El menorquín que creó el Arma Aérea de la Armada y murió ejecutado en una cuneta

Pedro María Cardona y Prieto se negó a asumir el mando de la escuadra republicana y fue represaliado por milicianos en un lugar sin concretar de la carretera de Madrid al Escorial
ANTONIO DEUDERO

Pedro María Cardona y Prieto, capitán de navío de la Armada (Menorca 25/IX/1872; carretera comarcal El Escorial Madrid, 15/VIII/1936). De familia tradicional de marinos menorquines cuyos servicios se remontan a la Corona de Aragón tanto en marina mercante como de guerra, armados en corso. Es descendiente de Juan Cardona Pons, práctico del puerto de Mahón a finales del siglo XVIII.



Nacido en el apostadero de Mahón, su infancia se movió entre Ferrol, Mahón y Madrid. Ingresó en la Armada en 1891, estudiando en la Escuela Naval Flotante en la fragata Asturias, fondeada en el Arsenal de Ferrol. Estudiante brillante, el director de la Escuela Naval decidió pasarlo de alumno a profesor de los guardiamarinas, saliendo como número uno de su promoción. Con 27 años ganó el premio del Certamen Naval de Almería, convocado tras la pérdida de nuestras posesiones de ultramar, con un escrito que llevaba por título «Paz y trabajo». En sus destinos en buques y en tierra fue perfeccionando su preparación naval en ingeniería, cartografía, artillería, torpedos, etc., mejorando sistemas y participando en el plan de modernización de la marina del almirante Ferrándiz.



Destinado en Mahón durante siete años, puso al día las defensas submarinas de la base con elementos de su invención. Con la Ley Miranda de Bases Navales, se le encargó la de Mahón, siendo nombrado jefe de la base al ascender a capitán de corbeta. De prolija actividad escritora e investigadora, en el Ateneo de Mahón dio conferencias que causaron admiración.



En 1920 se le encargó la creación del Arma Aérea de la Armada. Se le asignó el muelle de Morrot en el puerto de Barcelona y el aeródromo del Prat de Llobregat, donde se levantaron los hangares y talleres y se creó la Escuela de Aeronáutica Naval. Se compraron hidros y globos, trayendo a los mejores pilotos europeos para formar a los españoles, igual con los mecánicos.

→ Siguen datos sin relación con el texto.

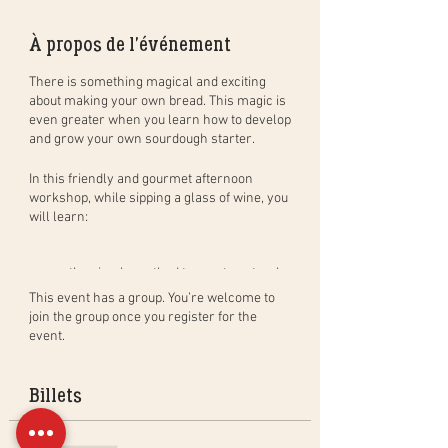
À propos de l'événement
There is something magical and exciting
about making your own bread. This magic is
even greater when you learn how to develop
and grow your own sourdough starter.
In this
friendly and gourmet
afternoon
workshop
, while sipping a glass of wine, you
will learn:
the simple method to create natural
sourdough bread, step by step, and in
This event has a group. You’re welcome to
practice. You will leave with your
join the group once you register for the
dough to bake at home (bread of
event.
400gr) and bake a bread in group to
taste during the aperitif;
how to create, activate and maintain
Billets
your own sourdough starter as well
as the benefits of sourdough;
the different baking techniques in a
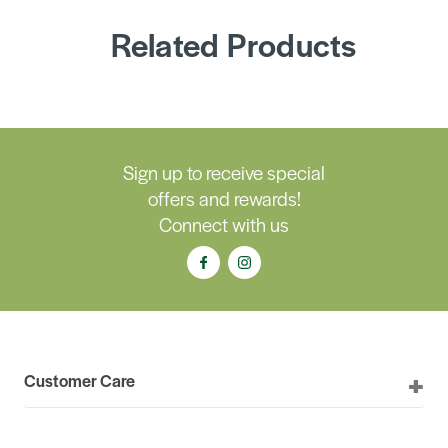
Related Products
Sign up to receive special
offers and rewards!
Connect with us
Customer Care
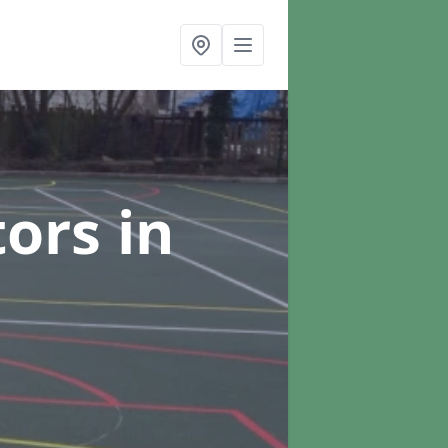
tors
in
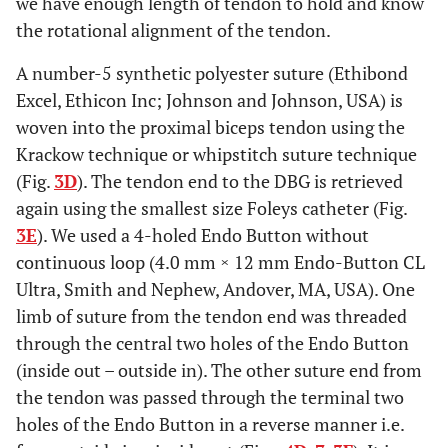
we have enough length of tendon to hold and know
the rotational alignment of the tendon.
A number-5 synthetic polyester suture (Ethibond
Excel, Ethicon Inc; Johnson and Johnson, USA) is
woven into the proximal biceps tendon using the
Krackow technique or whipstitch suture technique
(Fig.
3D
). The tendon end to the DBG is retrieved
again using the smallest size Foleys catheter (Fig.
3E
). We used a 4-holed Endo Button without
continuous loop (4.0 mm × 12 mm Endo-Button CL
Ultra, Smith and Nephew, Andover, MA, USA). One
limb of suture from the tendon end was threaded
through the central two holes of the Endo Button
(inside out – outside in). The other suture end from
the tendon was passed through the terminal two
holes of the Endo Button in a reverse manner i.e.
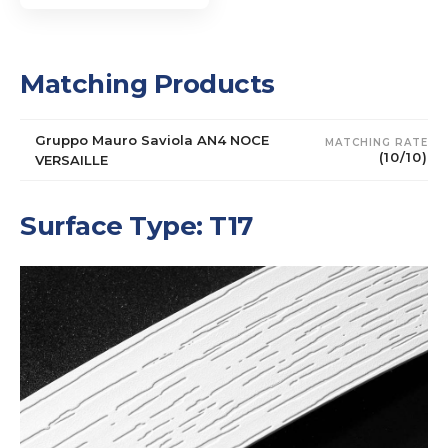
Matching Products
Gruppo Mauro Saviola AN4 NOCE
MATCHING RATE
(10/10)
VERSAILLE
Surface Type: T17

Le adjudicaron un buque, convertido en el portahidros Dédalo, que junto al destructor Audaz y el crucero Río de la Plata formaron la flota aeronaval denominada División Naval Aeronáutica.



En 1924 fue nombrado director de la Escuela de Aeronáutica Naval. Con la proclamación de la Segunda República, se percató de que sus servicios ya no eran valorados, presentando su dimisión al nuevo Ministro de la Guerra, que la aceptó sin más. 



Decidió presidir la Liga Marítima Española y la Junta Permanente de Navieros del Norte de España. Ocupando estos puestos se produjo el alzamiento, estando en El Escorial, donde fue detenido por milicianos del Frente Popular. Al día siguiente fue llevado ante un comité, donde le exhortaron a que asumiera el mando de la Escuadra republicana, a lo que se negó. Aquella madrugada fue sacado del calabozo en una de las tristemente célebres «sacas», siendo asesinado en algún punto de la carretera comarcal de Madrid a El Escorial el 15 de agosto de 1936. Con el conflicto se perdió al setenta y cinco por ciento de los aviadores navales en activo. Memoria histórica.



Cardona le tenía especial cariño a una condecoración: la Cruz de 2ª clase de la Orden de Beneficencia, premio a su participación en los salvamentos en la riada del Turia en Valencia en 1897, por la que se salvaron muchas vidas. El Ayuntamiento de Mahón le nombró Hijo Ilustre. Sus restos descansan en el panteón de Marinos Ilustres de San Fernando, trasladados con todos los honores un 19 de septiembre de 2000. Honor y gloria a nuestros marinos.